• [Task list]
[a] Answer these questions about the chat log below.
(i) What date is given at the top?
(ii) Why could the cell number that d gave ericalooking no longer be used?
(iii) According to GH, how does Motorcycle Boy act toward GH when he is being good?
[b] Retype the part of the chat log below between "GH: if he's either" and "have worked out?", inclusive.

Thursday, March 17, 2005

Conversations with GH

ericalooking: so btw i spoke with d (of g and d) about Motorcycle Boy
GH: how is he doing? I hear he's thinking of running
ericalooking: she said not good. She said that he disappeared, leaving all his shit there, and hasnt spoken to them in a week or so, and they are fearing the worst
ericalooking: she gave me his cell number but it was prepaid and its dead now
GH: everyone I've talked to that has seen him out basically says he's still a junkie and anything he promises you should assume is a lie
GH: so as much as it pains me, he brought this unto himself
ericalooking: i know. i dont know what i was thinking, thinking i could speak to him
ericalooking: im sort of glad i didnt reach him
GH: well, it's kind of funny, the relationship he and I have
GH: if he's being good, he's proud and happy to talk to me..
GH: if he's either dealing with douchebages, or on the dope, he's ashamed to talk to me
GH: so I have an inkling before he even says anything.. I wish he could straighten the shit out
ericalooking: me too.
ericalooking: sigh
GH: do you ever think, that if you were to abandon nofan, back in those times, things could have worked out?

• [Material provided]
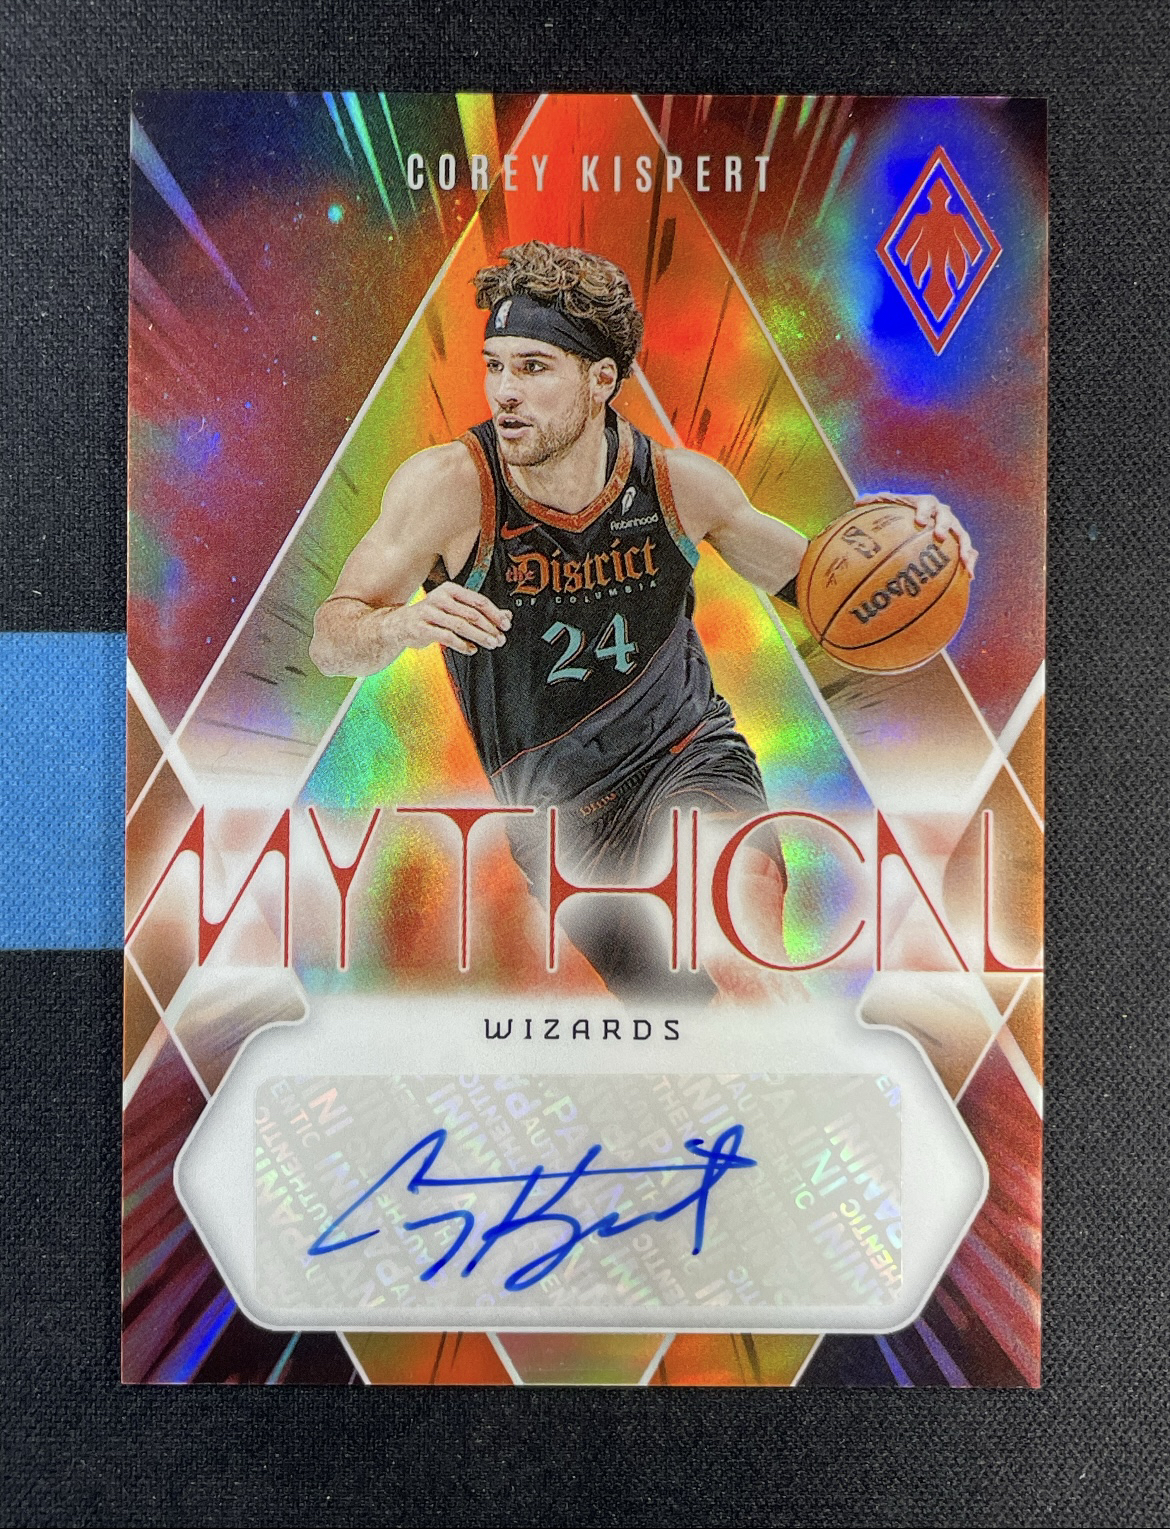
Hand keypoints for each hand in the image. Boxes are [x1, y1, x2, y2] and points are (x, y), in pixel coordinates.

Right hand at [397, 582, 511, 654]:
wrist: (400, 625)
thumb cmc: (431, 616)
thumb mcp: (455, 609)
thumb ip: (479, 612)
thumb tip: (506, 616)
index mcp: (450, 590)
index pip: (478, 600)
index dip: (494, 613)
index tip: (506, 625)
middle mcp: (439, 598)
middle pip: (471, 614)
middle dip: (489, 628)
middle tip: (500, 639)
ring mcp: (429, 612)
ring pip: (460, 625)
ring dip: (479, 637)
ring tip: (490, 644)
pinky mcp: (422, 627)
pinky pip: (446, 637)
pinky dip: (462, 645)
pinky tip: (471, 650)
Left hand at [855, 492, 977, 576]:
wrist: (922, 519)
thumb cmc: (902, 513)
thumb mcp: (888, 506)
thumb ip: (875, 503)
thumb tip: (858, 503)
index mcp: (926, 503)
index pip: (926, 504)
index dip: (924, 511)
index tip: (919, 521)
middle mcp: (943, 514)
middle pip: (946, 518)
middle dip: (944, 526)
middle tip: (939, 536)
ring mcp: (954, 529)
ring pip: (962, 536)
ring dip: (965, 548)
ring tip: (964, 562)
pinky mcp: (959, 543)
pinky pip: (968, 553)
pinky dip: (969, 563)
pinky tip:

• [Solutions to each task]
[a]
(i) Thursday, March 17, 2005.
(ii) It was prepaid, and it is dead now.
(iii) He is proud and happy to talk to GH.

[b]
GH: if he's either dealing with douchebages, or on the dope, he's ashamed to talk to me
GH: so I have an inkling before he even says anything.. I wish he could straighten the shit out
ericalooking: me too.
ericalooking: sigh
GH: do you ever think, that if you were to abandon nofan, back in those times, things could have worked out?